Work task:
Lay out the lines from the one containing "August 2026" through the end of the records as a numbered list, both ends included and blank lines left out. Leave the pictures out of the answer.

Available data:
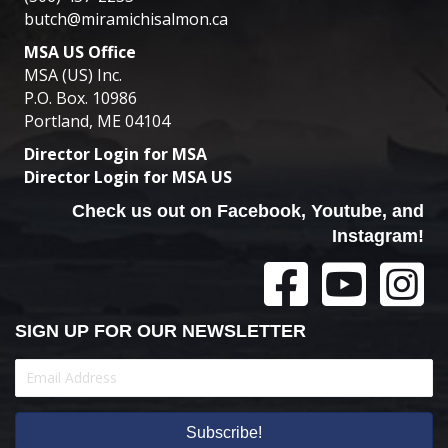
butch@miramichisalmon.ca
MSA US Office
MSA (US) Inc.
P.O. Box. 10986
Portland, ME 04104
Director Login for MSA
Director Login for MSA US
Check us out on Facebook, Youtube, and
Instagram!
SIGN UP FOR OUR NEWSLETTER
Subscribe!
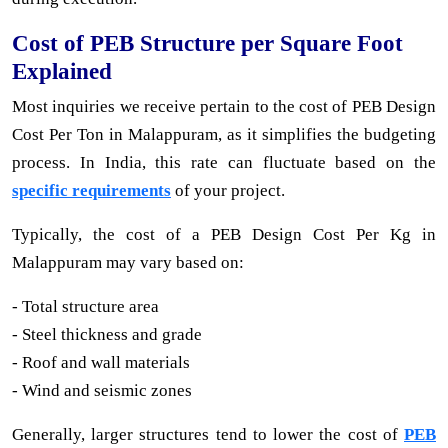
Cost of PEB Structure per Square Foot
Explained
Most inquiries we receive pertain to the cost of PEB Design
Cost Per Ton in Malappuram, as it simplifies the budgeting
process. In India, this rate can fluctuate based on the
specific requirements
of your project.
Typically, the cost of a PEB Design Cost Per Kg in
Malappuram may vary based on:
- Total structure area
- Steel thickness and grade
- Roof and wall materials
- Wind and seismic zones
Generally, larger structures tend to lower the cost of
PEB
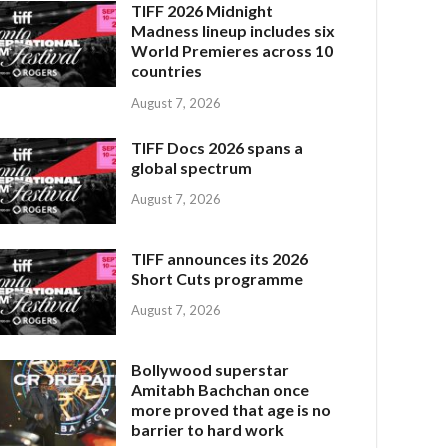
TIFF 2026 Midnight
Madness lineup includes six
World Premieres across 10
countries
August 7, 2026
TIFF Docs 2026 spans a
global spectrum
August 7, 2026
TIFF announces its 2026
Short Cuts programme
August 7, 2026
Bollywood superstar
Amitabh Bachchan once
more proved that age is no
barrier to hard work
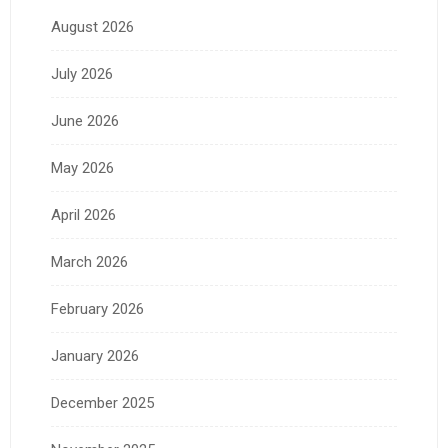
August 2026
July 2026
June 2026
May 2026
April 2026
March 2026
February 2026
January 2026
December 2025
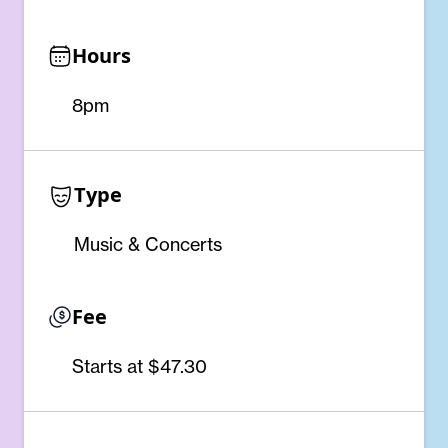
Hours
8pm
Type
Music & Concerts
Fee
Starts at $47.30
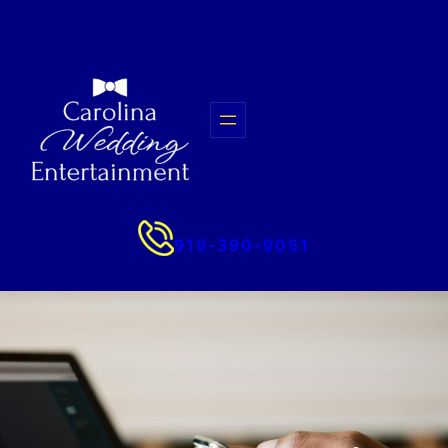
Skip
to
content
919-390-9051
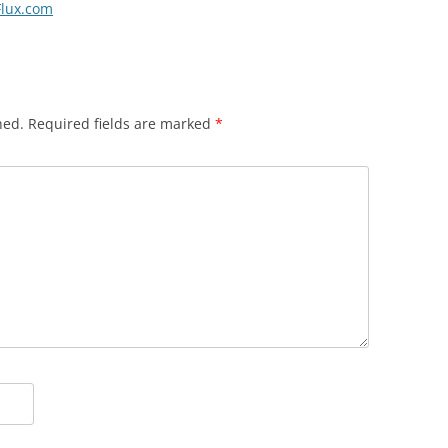
eFlux.com
hed.
Required fields are marked
*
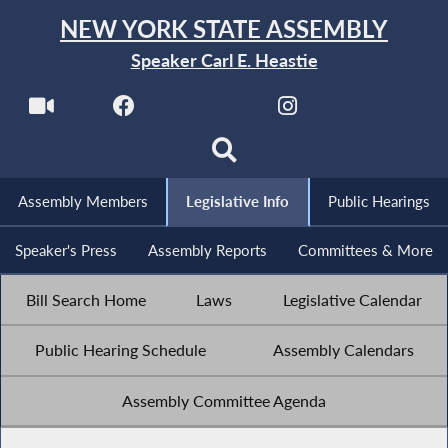
NEW YORK STATE ASSEMBLY
Speaker Carl E. Heastie
Assembly Members
Legislative Info
Public Hearings
Speaker's Press
Assembly Reports
Committees & More
Bill Search Home
Laws
Legislative Calendar
Public Hearing Schedule
Assembly Calendars
Assembly Committee Agenda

Completed task:
1. August 2026
2. July 2026
3. June 2026
4. May 2026
5. April 2026
6. March 2026
7. February 2026
8. January 2026
9. December 2025
10. Hours
11. 8pm
12. Type
13. Music & Concerts
14. Fee
15. Starts at $47.30
16. Skip
17. to
18. content
19. 919-390-9051
20. eFlux.com
21. hed.
22. Required fields are marked
23. *
24. NEW YORK STATE ASSEMBLY
25. Speaker Carl E. Heastie
26. Assembly Members
27. Legislative Info
28. Public Hearings
29. Speaker's Press
30. Assembly Reports
31. Committees & More
32. Bill Search Home
33. Laws
34. Legislative Calendar
35. Public Hearing Schedule
36. Assembly Calendars
37. Assembly Committee Agenda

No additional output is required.